§ PROBLEM:
Change every instance of "hour lines" in the material below to "hour gridlines", and leave all other text unchanged.

§ EXTRACTED MATERIAL:
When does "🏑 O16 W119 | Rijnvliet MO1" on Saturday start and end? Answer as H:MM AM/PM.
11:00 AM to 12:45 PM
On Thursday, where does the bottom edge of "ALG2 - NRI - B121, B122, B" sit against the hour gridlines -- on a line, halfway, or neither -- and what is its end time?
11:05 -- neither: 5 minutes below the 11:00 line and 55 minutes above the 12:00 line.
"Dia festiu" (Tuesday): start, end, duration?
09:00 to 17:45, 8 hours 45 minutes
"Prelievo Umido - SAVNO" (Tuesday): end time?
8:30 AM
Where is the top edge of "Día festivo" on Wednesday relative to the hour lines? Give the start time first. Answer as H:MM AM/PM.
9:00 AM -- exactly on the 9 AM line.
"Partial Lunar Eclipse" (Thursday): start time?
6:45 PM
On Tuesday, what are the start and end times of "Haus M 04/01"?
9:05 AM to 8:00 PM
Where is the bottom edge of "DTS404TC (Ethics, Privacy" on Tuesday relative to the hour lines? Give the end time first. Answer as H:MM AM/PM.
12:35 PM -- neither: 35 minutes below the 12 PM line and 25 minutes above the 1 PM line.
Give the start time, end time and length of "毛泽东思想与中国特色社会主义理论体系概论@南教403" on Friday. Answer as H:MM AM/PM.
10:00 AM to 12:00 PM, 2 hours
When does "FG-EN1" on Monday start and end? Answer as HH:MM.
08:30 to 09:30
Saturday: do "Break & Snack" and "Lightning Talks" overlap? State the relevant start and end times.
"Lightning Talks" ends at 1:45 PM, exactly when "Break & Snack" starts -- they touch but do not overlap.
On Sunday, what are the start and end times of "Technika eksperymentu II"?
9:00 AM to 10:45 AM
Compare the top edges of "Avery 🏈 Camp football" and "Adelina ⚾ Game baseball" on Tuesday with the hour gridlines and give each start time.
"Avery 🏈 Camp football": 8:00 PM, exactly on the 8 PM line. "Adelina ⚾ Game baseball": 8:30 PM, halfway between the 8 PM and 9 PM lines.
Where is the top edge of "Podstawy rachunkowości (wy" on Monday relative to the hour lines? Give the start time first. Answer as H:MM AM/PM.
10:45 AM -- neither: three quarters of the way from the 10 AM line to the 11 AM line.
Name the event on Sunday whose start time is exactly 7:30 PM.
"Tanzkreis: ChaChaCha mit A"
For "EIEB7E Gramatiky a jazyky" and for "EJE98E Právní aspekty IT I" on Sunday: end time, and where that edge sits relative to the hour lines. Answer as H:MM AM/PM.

§ OUTPUT FOR THIS EXERCISE:
When does "🏑 O16 W119 | Rijnvliet MO1" on Saturday start and end? Answer as H:MM AM/PM.
11:00 AM to 12:45 PM
On Thursday, where does the bottom edge of "ALG2 - NRI - B121, B122, B" sit against the hour gridlines -- on a line, halfway, or neither -- and what is its end time?
11:05 -- neither: 5 minutes below the 11:00 line and 55 minutes above the 12:00 line.
"Dia festiu" (Tuesday): start, end, duration?
09:00 to 17:45, 8 hours 45 minutes
"Prelievo Umido - SAVNO" (Tuesday): end time?
8:30 AM
Where is the top edge of "Día festivo" on Wednesday relative to the hour gridlines? Give the start time first. Answer as H:MM AM/PM.
9:00 AM -- exactly on the 9 AM line.
"Partial Lunar Eclipse" (Thursday): start time?
6:45 PM
On Tuesday, what are the start and end times of "Haus M 04/01"?
9:05 AM to 8:00 PM
Where is the bottom edge of "DTS404TC (Ethics, Privacy" on Tuesday relative to the hour gridlines? Give the end time first. Answer as H:MM AM/PM.
12:35 PM -- neither: 35 minutes below the 12 PM line and 25 minutes above the 1 PM line.
Give the start time, end time and length of "毛泽东思想与中国特色社会主义理论体系概论@南教403" on Friday. Answer as H:MM AM/PM.
10:00 AM to 12:00 PM, 2 hours
When does "FG-EN1" on Monday start and end? Answer as HH:MM.
08:30 to 09:30
Saturday: do "Break & Snack" and "Lightning Talks" overlap? State the relevant start and end times.
"Lightning Talks" ends at 1:45 PM, exactly when "Break & Snack" starts -- they touch but do not overlap.
On Sunday, what are the start and end times of "Technika eksperymentu II"?
9:00 AM to 10:45 AM
Compare the top edges of "Avery 🏈 Camp football" and "Adelina ⚾ Game baseball" on Tuesday with the hour gridlines and give each start time.
"Avery 🏈 Camp football": 8:00 PM, exactly on the 8 PM line. "Adelina ⚾ Game baseball": 8:30 PM, halfway between the 8 PM and 9 PM lines.
Where is the top edge of "Podstawy rachunkowości (wy" on Monday relative to the hour gridlines? Give the start time first. Answer as H:MM AM/PM.
10:45 AM -- neither: three quarters of the way from the 10 AM line to the 11 AM line.
Name the event on Sunday whose start time is exactly 7:30 PM.
"Tanzkreis: ChaChaCha mit A"
For "EIEB7E Gramatiky a jazyky" and for "EJE98E Právní aspekty IT I" on Sunday: end time, and where that edge sits relative to the hour gridlines. Answer as H:MM AM/PM.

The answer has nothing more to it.